Pick out each line in the items below that contains the string "Which", matching uppercase and lowercase letters, and copy those lines.

*RECORDS PROVIDED*.
= = =
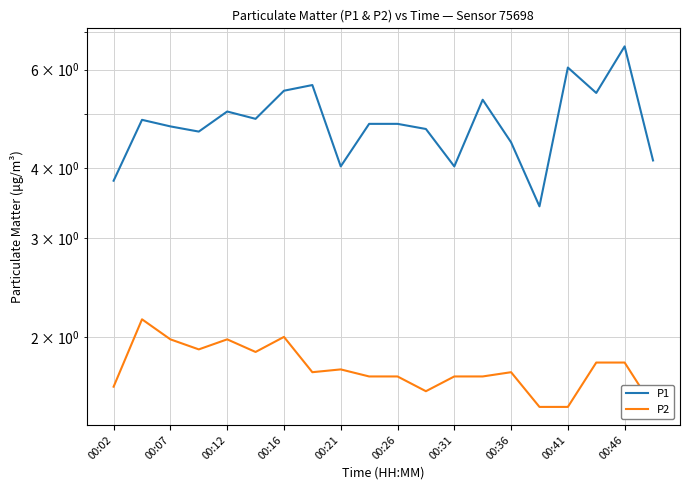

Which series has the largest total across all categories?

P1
= = =
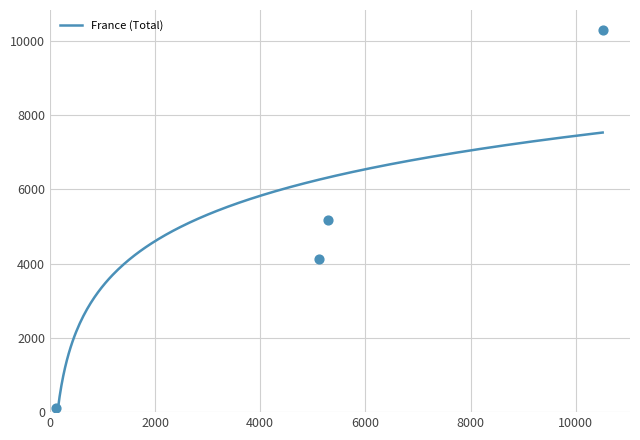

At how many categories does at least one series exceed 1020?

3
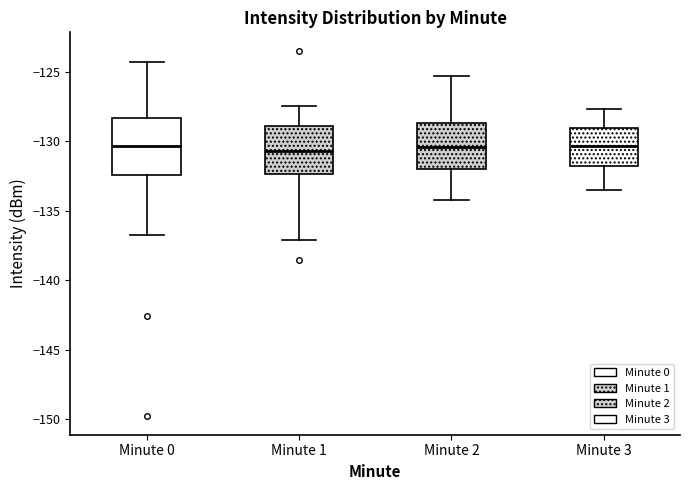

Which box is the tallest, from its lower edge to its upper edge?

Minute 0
= = =
*WRITTEN ANSWER*.
Which series has the largest total across all categories?
Which box is the tallest, from its lower edge to its upper edge?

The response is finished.